**How to complete this task**.
Leave out every line before the one that contains "text [177, 118, 1152, 185]". Please restate that line and the rest of the data word for word, through the end.

══════

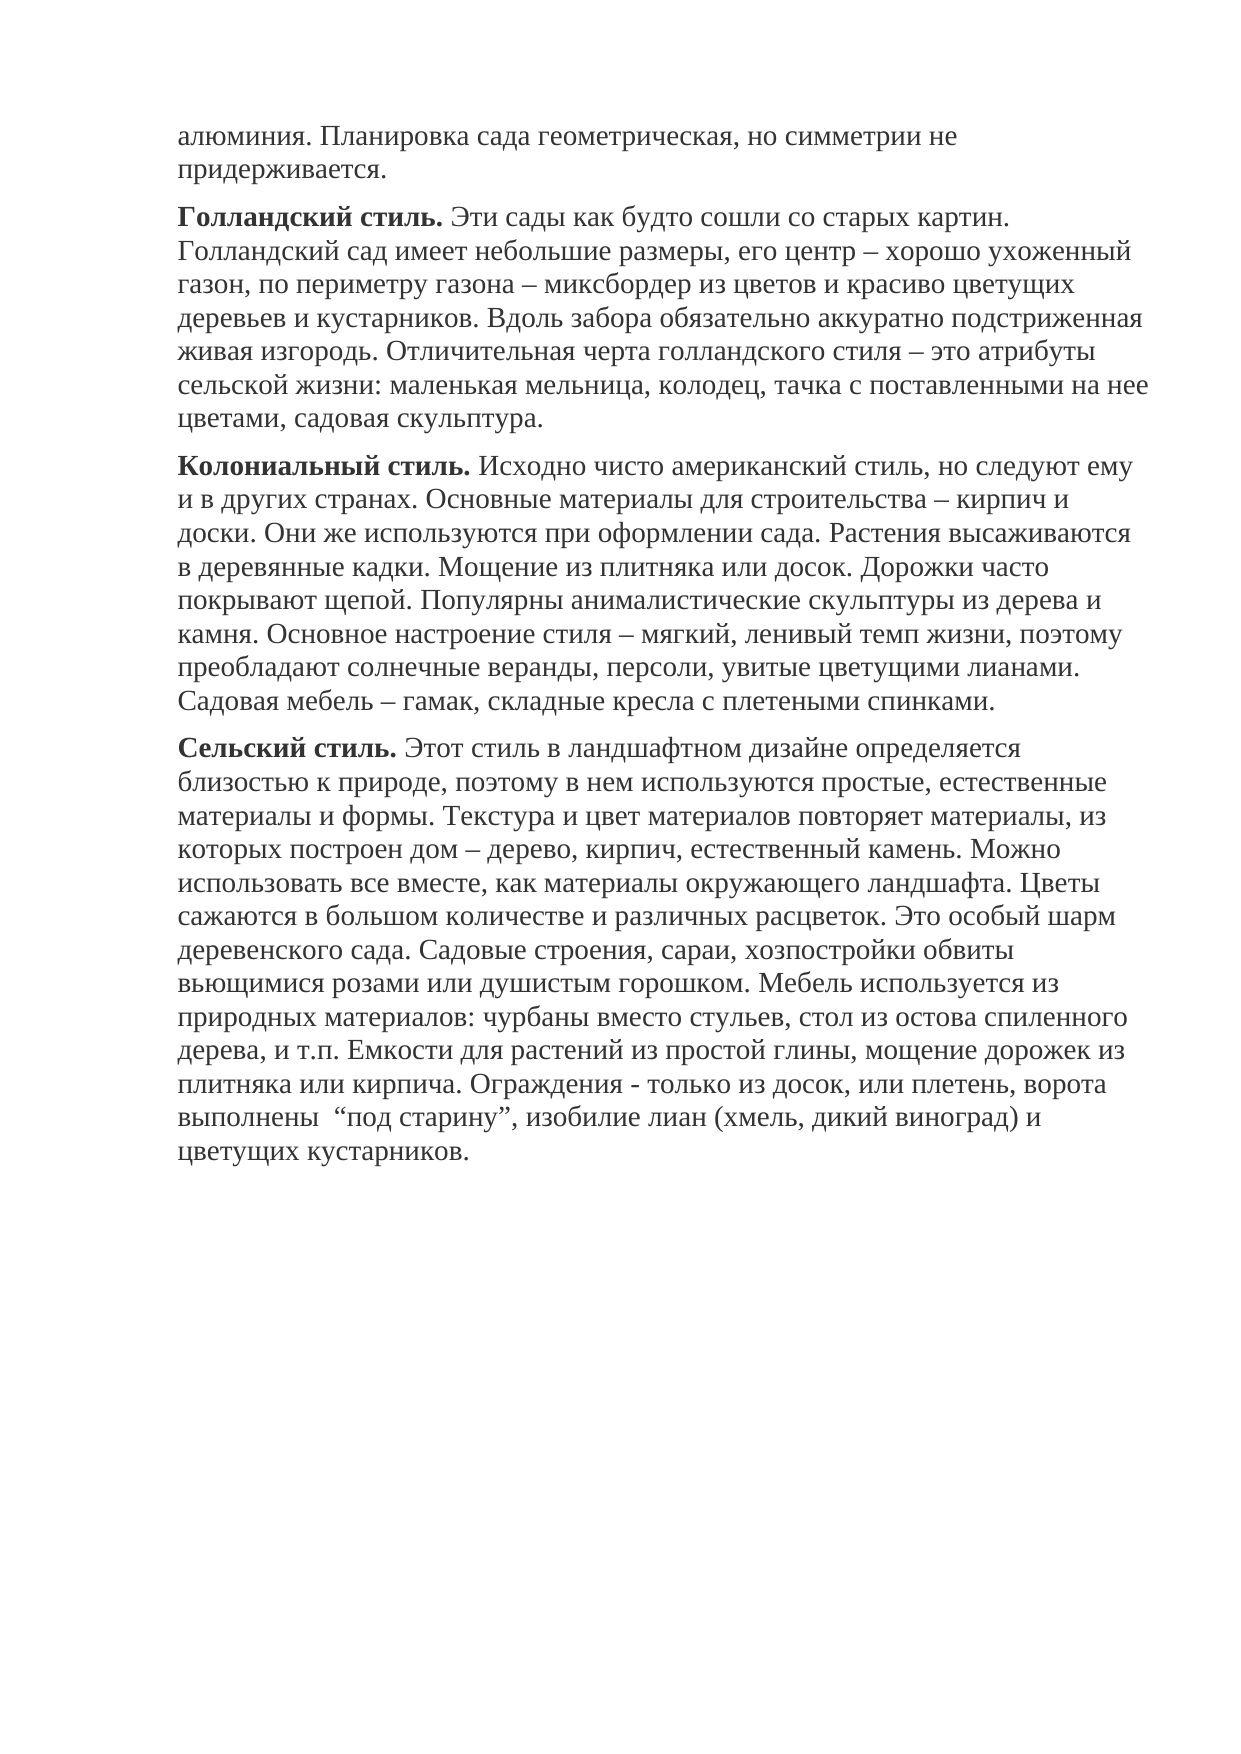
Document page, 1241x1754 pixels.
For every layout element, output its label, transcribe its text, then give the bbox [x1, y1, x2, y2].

text Голландский стиль. Эти сады как будто сошли со старых картин. Голландский сад имеет небольшие размеры, его центр – хорошо ухоженный газон, по периметру газона – миксбордер из цветов и красиво цветущих деревьев и кустарников. Вдоль забора обязательно аккуратно подстриженная живая изгородь. Отличительная черта голландского стиля – это атрибуты сельской жизни: маленькая мельница, колодец, тачка с поставленными на нее цветами, садовая скульптура. [177, 199, 1152, 434]
text Сельский стиль. Этот стиль в ландшафтном дизайне определяется близостью к природе, поэтому в нем используются простые, естественные материалы и формы. Текстура и цвет материалов повторяет материалы, из которых построен дом – дерево, кирпич, естественный камень. Можно использовать все вместе, как материалы окружающего ландшафта. Цветы сажаются в большом количестве и различных расцветок. Это особый шарм деревенского сада. Садовые строения, сараи, хозпостройки обвиты вьющимися розами или душистым горошком. Мебель используется из природных материалов: чурбаны вместо стульев, стол из остова спиленного дерева, и т.п. Емкости для растений из простой глины, мощение дорожек из плитняка или кирпича. Ограждения - только из досок, или плетень, ворота выполнены “под старину”, изобилие лиан (хмель, дикий виноград) и цветущих кустарников. [177, 731, 1152, 1167]
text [177, 118, 1152, 185]
text Колониальный стиль. Исходно чисто американский стиль, но следуют ему и в других странах. Основные материалы для строительства – кирпич и доски. Они же используются при оформлении сада. Растения высаживаются в деревянные кадки. Мощение из плитняка или досок. Дорожки часто покрывают щепой. Популярны анималистические скульптуры из дерева и камня. Основное настроение стиля – мягкий, ленивый темп жизни, поэтому преобладают солнечные веранды, персоли, увитые цветущими лианами. Садовая мебель – гамак, складные кресла с плетеными спинками. [177, 448, 1152, 716]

══════

**Answer**.
text [177, 118, 1152, 185]
text Колониальный стиль. Исходно чисто американский стиль, но следуют ему и в других странах. Основные материалы для строительства – кирпич и доски. Они же используются при оформлении сада. Растения высаживаются в деревянные кадки. Мощение из плитняка или досок. Дорожки часто покрывают щепой. Популярны анималистические скульптуры из дерева и камня. Основное настроение стиля – мягкий, ленивый темп жизни, поэтому преобладают солнечные веранды, персоли, увитые цветущими лианами. Садовая мебель – гамак, складные кресла с плетеными спинками. [177, 448, 1152, 716]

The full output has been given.